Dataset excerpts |
--------
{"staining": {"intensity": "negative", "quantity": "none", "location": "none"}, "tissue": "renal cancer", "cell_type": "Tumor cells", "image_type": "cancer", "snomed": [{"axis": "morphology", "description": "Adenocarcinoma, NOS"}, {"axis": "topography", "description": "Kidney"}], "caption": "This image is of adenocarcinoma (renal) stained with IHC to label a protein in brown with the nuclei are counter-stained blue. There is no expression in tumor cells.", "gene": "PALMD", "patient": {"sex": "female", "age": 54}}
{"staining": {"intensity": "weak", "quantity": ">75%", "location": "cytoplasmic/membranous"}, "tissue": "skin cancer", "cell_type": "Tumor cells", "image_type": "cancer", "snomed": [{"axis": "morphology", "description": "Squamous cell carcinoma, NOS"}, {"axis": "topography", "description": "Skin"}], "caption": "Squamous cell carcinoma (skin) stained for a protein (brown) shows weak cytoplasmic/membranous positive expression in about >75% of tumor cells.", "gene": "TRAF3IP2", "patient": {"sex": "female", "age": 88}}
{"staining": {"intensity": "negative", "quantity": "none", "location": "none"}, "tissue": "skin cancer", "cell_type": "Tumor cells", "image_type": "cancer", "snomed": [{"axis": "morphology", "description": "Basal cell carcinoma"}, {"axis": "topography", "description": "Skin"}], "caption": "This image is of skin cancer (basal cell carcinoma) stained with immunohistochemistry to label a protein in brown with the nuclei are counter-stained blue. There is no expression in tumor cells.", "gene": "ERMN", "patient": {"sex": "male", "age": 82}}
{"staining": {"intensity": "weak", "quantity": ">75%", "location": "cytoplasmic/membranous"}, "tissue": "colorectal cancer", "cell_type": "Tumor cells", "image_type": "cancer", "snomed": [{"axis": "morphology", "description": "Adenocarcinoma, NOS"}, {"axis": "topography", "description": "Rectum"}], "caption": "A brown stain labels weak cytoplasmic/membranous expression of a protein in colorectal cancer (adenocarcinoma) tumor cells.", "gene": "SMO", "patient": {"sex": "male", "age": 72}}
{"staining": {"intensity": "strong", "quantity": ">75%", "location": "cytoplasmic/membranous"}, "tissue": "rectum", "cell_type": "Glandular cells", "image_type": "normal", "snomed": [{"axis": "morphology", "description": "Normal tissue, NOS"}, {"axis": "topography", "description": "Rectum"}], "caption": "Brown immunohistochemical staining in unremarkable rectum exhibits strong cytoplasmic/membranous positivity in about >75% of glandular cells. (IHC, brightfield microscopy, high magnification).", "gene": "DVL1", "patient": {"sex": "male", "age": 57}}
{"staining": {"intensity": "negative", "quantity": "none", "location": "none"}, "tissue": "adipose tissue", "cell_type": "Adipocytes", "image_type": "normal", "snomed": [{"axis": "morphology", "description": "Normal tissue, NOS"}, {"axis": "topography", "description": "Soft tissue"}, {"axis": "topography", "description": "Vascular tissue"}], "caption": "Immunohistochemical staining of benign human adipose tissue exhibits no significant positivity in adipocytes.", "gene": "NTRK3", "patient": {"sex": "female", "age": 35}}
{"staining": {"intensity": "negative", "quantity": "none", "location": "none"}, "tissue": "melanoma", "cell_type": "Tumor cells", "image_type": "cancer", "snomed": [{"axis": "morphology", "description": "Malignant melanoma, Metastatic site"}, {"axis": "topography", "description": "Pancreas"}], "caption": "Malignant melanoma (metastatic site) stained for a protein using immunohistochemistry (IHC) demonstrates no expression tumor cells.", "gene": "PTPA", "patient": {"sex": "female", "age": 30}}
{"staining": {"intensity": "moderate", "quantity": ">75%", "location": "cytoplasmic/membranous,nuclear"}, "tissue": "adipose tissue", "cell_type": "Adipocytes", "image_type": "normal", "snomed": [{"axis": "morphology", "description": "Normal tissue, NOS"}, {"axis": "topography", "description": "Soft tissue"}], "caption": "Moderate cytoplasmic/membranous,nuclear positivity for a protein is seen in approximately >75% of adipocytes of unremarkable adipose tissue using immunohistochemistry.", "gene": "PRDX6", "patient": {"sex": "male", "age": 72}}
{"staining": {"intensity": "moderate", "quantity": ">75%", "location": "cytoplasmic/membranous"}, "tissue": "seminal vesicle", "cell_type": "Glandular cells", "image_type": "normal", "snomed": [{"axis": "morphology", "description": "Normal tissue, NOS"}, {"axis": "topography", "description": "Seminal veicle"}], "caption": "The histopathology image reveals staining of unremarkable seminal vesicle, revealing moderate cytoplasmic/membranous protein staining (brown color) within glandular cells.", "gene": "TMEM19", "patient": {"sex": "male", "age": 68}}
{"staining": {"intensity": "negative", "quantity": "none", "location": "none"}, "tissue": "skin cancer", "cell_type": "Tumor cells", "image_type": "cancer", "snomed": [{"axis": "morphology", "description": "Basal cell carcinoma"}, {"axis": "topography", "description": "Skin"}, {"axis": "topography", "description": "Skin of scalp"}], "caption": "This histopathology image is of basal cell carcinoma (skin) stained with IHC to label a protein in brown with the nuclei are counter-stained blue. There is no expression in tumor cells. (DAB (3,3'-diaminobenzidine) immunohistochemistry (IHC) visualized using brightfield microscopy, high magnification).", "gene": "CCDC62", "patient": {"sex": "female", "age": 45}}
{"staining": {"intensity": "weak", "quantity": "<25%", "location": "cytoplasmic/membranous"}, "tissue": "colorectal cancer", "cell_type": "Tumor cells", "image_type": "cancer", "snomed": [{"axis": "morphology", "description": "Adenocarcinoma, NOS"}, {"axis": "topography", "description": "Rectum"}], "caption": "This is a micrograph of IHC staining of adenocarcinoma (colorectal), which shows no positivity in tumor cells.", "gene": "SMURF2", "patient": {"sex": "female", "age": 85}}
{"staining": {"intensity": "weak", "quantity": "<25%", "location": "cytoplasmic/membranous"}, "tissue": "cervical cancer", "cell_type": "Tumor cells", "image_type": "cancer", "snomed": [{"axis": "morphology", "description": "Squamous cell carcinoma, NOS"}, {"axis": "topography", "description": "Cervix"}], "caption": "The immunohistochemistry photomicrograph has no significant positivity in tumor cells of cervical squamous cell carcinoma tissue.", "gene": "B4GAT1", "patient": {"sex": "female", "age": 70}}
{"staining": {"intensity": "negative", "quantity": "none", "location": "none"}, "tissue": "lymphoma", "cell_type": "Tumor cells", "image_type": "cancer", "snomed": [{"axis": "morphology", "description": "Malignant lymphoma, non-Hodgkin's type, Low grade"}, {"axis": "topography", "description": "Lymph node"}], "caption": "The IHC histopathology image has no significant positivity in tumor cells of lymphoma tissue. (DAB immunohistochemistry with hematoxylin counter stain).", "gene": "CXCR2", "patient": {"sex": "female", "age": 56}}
--------
Please write out, exactly as they appear, the lines from the line containing "immunohistochemistry photomicrograph has" through the last line of the records above, both included.

{"staining": {"intensity": "weak", "quantity": "<25%", "location": "cytoplasmic/membranous"}, "tissue": "cervical cancer", "cell_type": "Tumor cells", "image_type": "cancer", "snomed": [{"axis": "morphology", "description": "Squamous cell carcinoma, NOS"}, {"axis": "topography", "description": "Cervix"}], "caption": "The immunohistochemistry photomicrograph has no significant positivity in tumor cells of cervical squamous cell carcinoma tissue.", "gene": "B4GAT1", "patient": {"sex": "female", "age": 70}}
{"staining": {"intensity": "negative", "quantity": "none", "location": "none"}, "tissue": "lymphoma", "cell_type": "Tumor cells", "image_type": "cancer", "snomed": [{"axis": "morphology", "description": "Malignant lymphoma, non-Hodgkin's type, Low grade"}, {"axis": "topography", "description": "Lymph node"}], "caption": "The IHC histopathology image has no significant positivity in tumor cells of lymphoma tissue. (DAB immunohistochemistry with hematoxylin counter stain).", "gene": "CXCR2", "patient": {"sex": "female", "age": 56}}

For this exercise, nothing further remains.